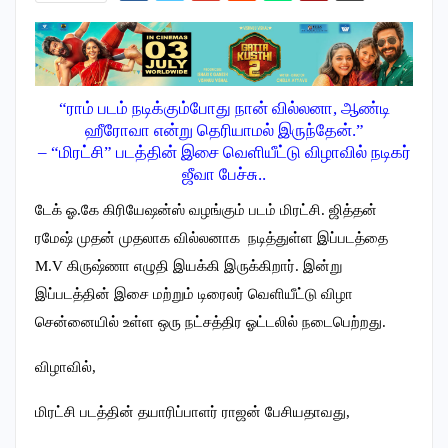
“ராம் படம் நடிக்கும்போது நான் வில்லனா, ஆண்டி
ஹீரோவா என்று தெரியாமல் இருந்தேன்.”
– “மிரட்சி” படத்தின் இசை வெளியீட்டு விழாவில் நடிகர்
ஜீவா பேச்சு..
டேக் ஓ.கே கிரியேஷன்ஸ் வழங்கும் படம் மிரட்சி. ஜித்தன்
ரமேஷ் முதன் முதலாக வில்லனாக நடித்துள்ள இப்படத்தை
M.V கிருஷ்ணா எழுதி இயக்கி இருக்கிறார். இன்று
இப்படத்தின் இசை மற்றும் டிரைலர் வெளியீட்டு விழா
சென்னையில் உள்ள ஒரு நட்சத்திர ஓட்டலில் நடைபெற்றது.
விழாவில்,
மிரட்சி படத்தின் தயாரிப்பாளர் ராஜன் பேசியதாவது,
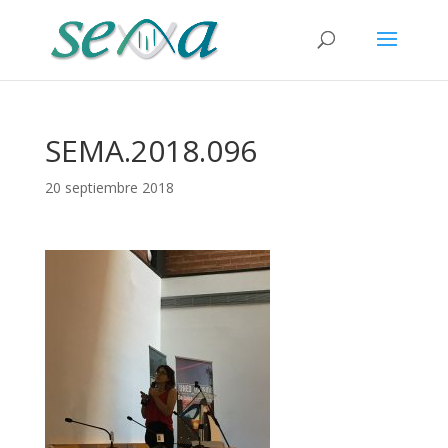
SEMA.2018.096
20 septiembre 2018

» INSTRUCTION
Would it be possible to copy the material exactly, excluding the images?

» RESULT OF THIS TASK
“ராம் படம் நடிக்கும்போது நான் வில்லனா, ஆண்டி
ஹீரோவா என்று தெரியாமல் இருந்தேன்.”
– “மிரட்சி” படத்தின் இசை வெளியீட்டு விழாவில் நடிகர்
ஜீவா பேச்சு..
டேக் ஓ.கே கிரியேஷன்ஸ் வழங்கும் படம் மிரட்சி. ஜித்தன்
ரமேஷ் முதன் முதலாக வில்லனாக நடித்துள்ள இப்படத்தை
M.V கிருஷ்ணா எழுதி இயக்கி இருக்கிறார். இன்று
இப்படத்தின் இசை மற்றும் டிரைலர் வெளியீட்டு விழா
சென்னையில் உள்ள ஒரு நட்சத்திர ஓட்டலில் நடைபெற்றது.
விழாவில்,
மிரட்சி படத்தின் தயாரிப்பாளர் ராஜன் பேசியதாவது,
SEMA.2018.096
20 septiembre 2018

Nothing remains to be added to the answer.